For five of the championship’s six years, an LA-based Tetris savant named Jonas Neubauer has claimed the crown. Watching him play is an adrenaline-filled spectator sport in and of itself and not for the fainthearted. He is, says Purcell, a Tetris artist, painting impressionist masterpieces while his competitors stack blocks like so many engineers. He builds messy walls, leaves ragged gaps, and creates seemingly unworkable patterns, only to knock them all down with the ease of a master and just a hint of a smile on his face. That style would lead to certain death for lesser players.

“It’s so brutal—for Jonas to win five out of six times, it’s absolutely insane that he hasn’t messed up,” says Cornelius. “The level at which he controls the game is unfathomable.”

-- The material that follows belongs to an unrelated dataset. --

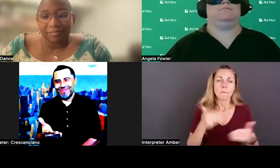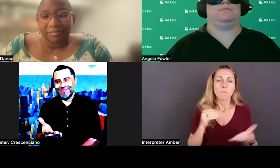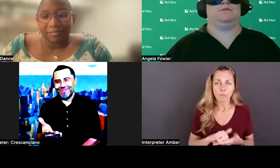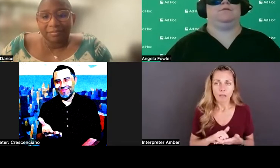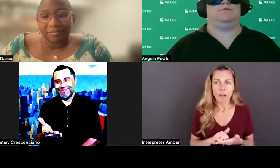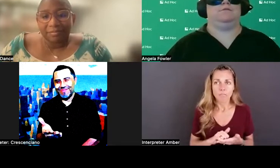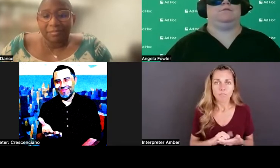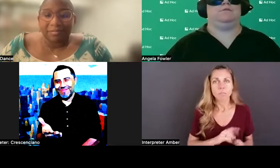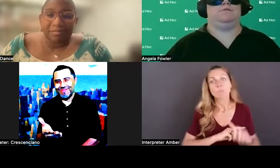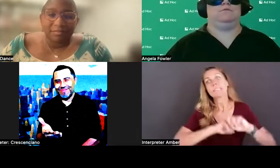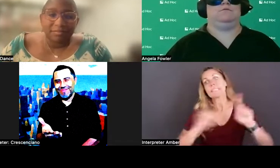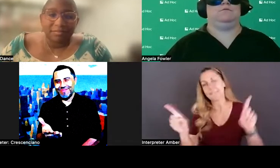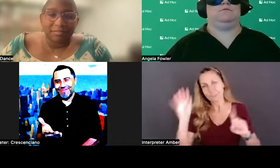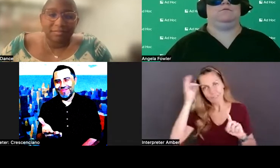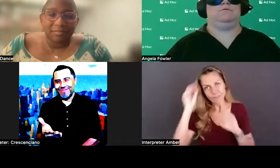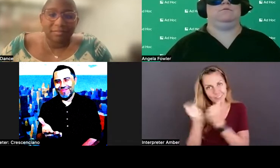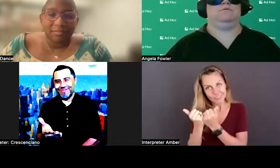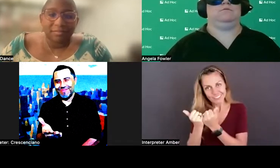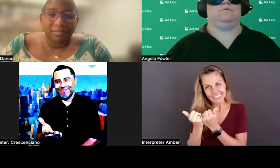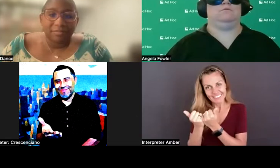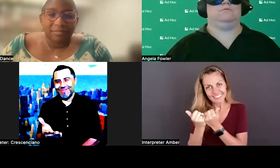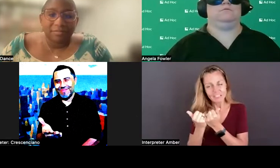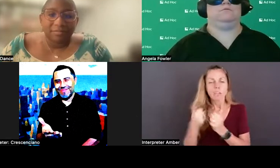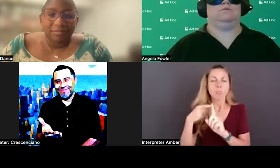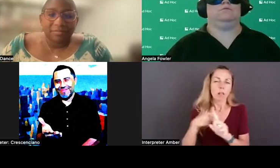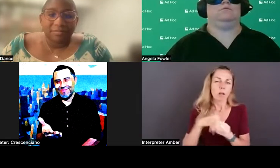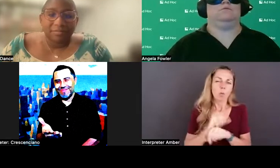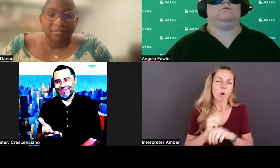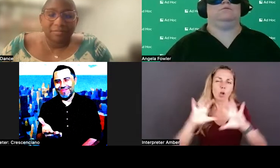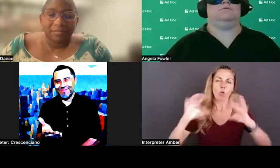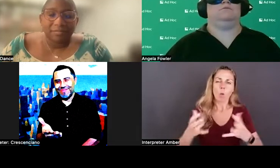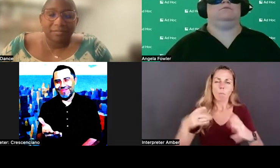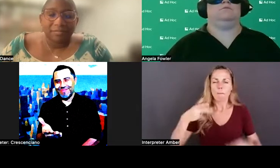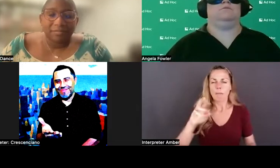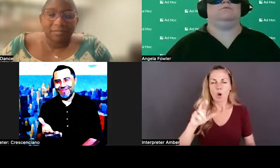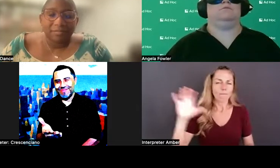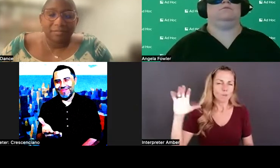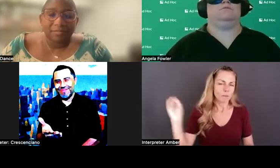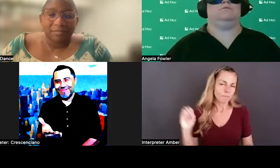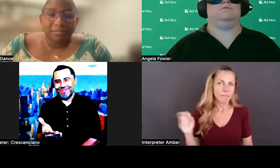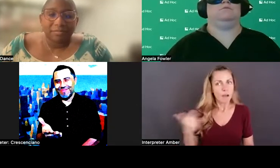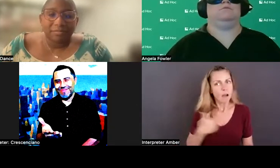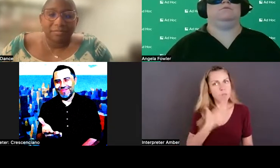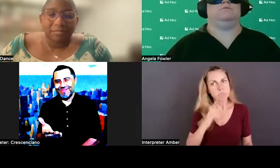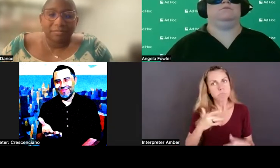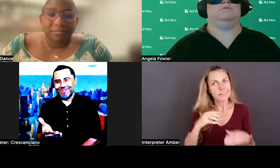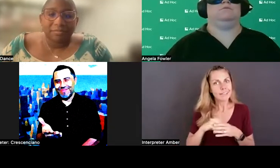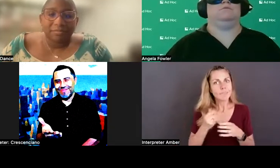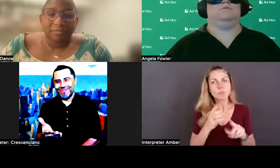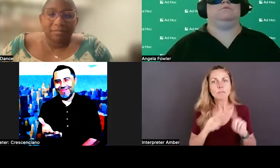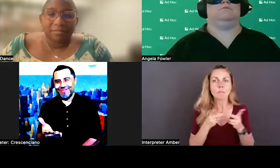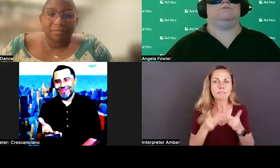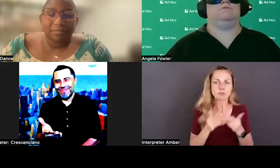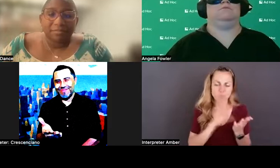federal agency. And I've also worked with a global PR firm. So I've actually had the good fortune to be in a couple of different positions and learn a lot about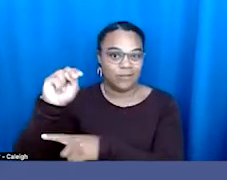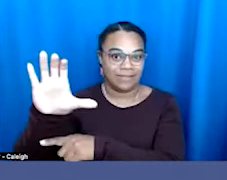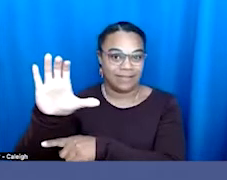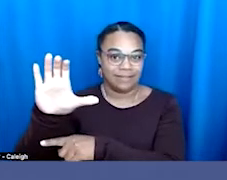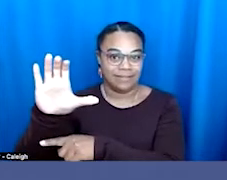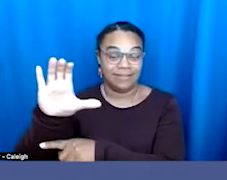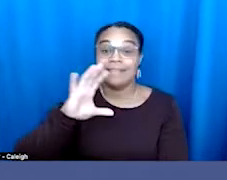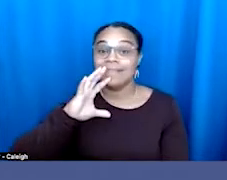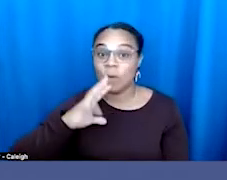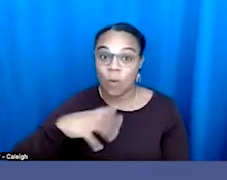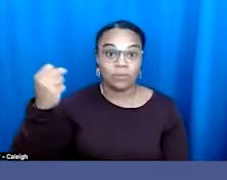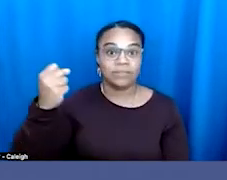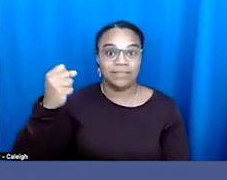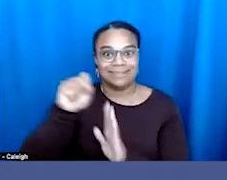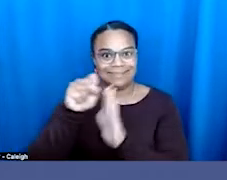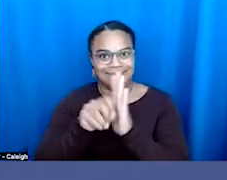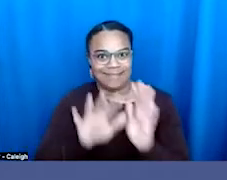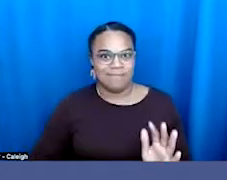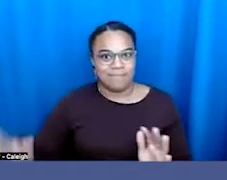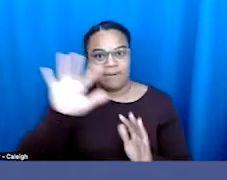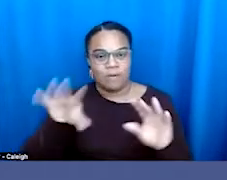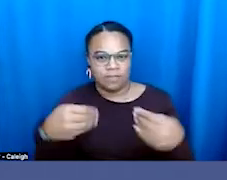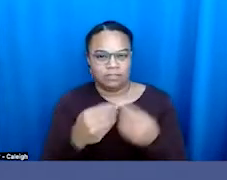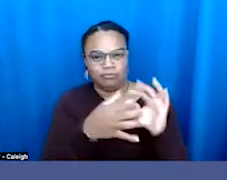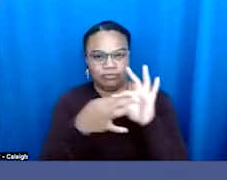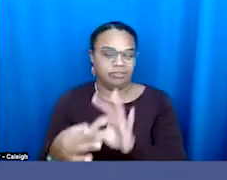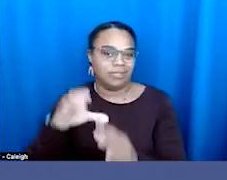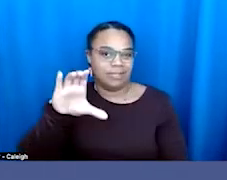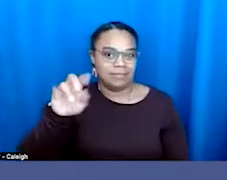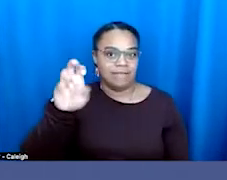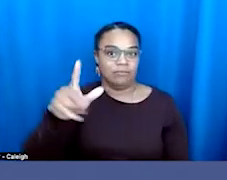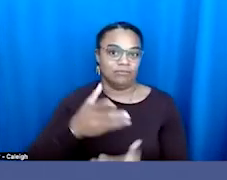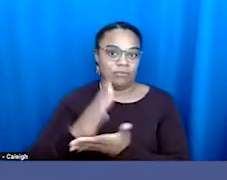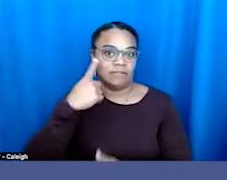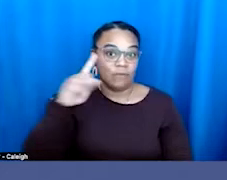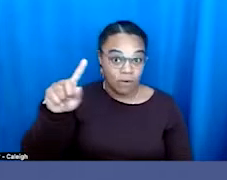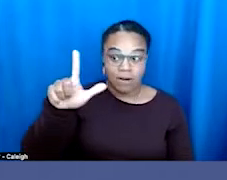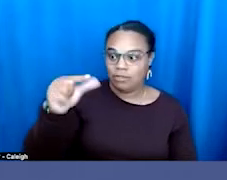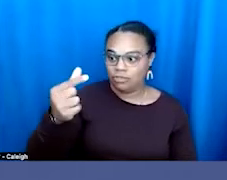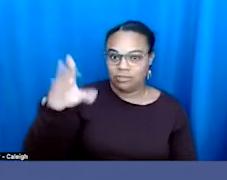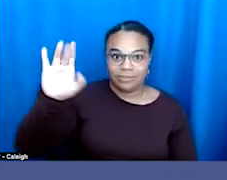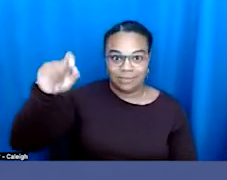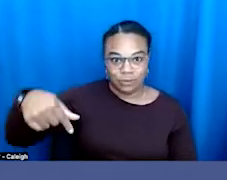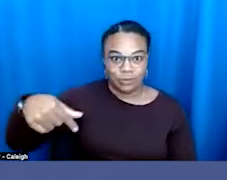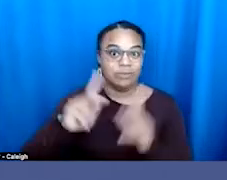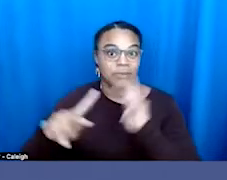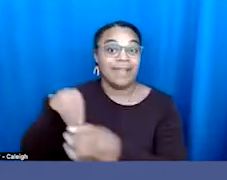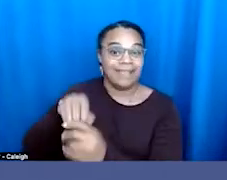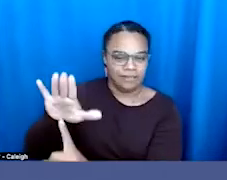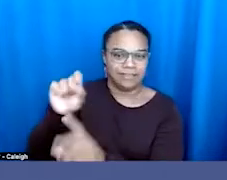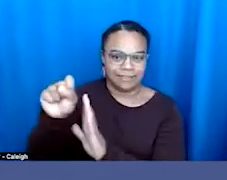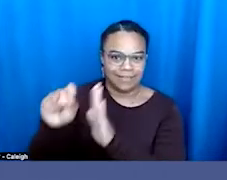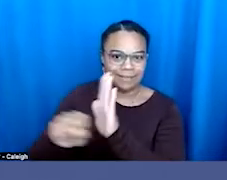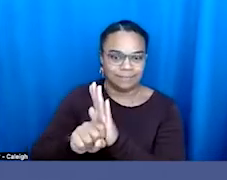oldest statewide organization working on the civil rights for LGBTQ people in the state. And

To try to compete, Purcell recorded videos of his practice games. Students in his high school history class followed his trajectory closely—they made a ringtone of his anguished scream when he missed a maximum score by one error—and baked him a cake when he finally scored the max 999,999 points in January 2014.

“I was a voracious consumer of anything Tetris from the time that I saw the film,” he says. “I was watching videos of anyone I could, I had flash cards, I had all kinds of study strategies that helped me.”

His dedication also brought on what’s known as the Tetris effect: when the game’s seven shapes make their insidious, insistent way into your life. “I would see cars coming at me and I would envision them as pieces,” he says. He still has trouble looking at the corner of a shelf or a table without mentally fitting a piece around it.

But he’s willing to risk student mockery, the Tetris effect, and more if it will help him unseat the champion. Two years ago, Neubauer knocked Purcell out of the semifinals, and he left in third place, the closest he’s come to the crown. This year, he’ll also go up against a Japanese Tetris grand master and the European champion, who hails from Finland. And it will all be decided before hundreds of fans at the convention center.

“Every tournament I’ve played in, he’s beaten me,” says Purcell, who recently quit his Beaverton teaching job to move to Eugene. “I want to win.”

“In front of 400 people gasping and clapping, you’re playing this game where if you push a button wrong for a millisecond, it’s over,” says Cornelius. “These guys deserve to be famous.”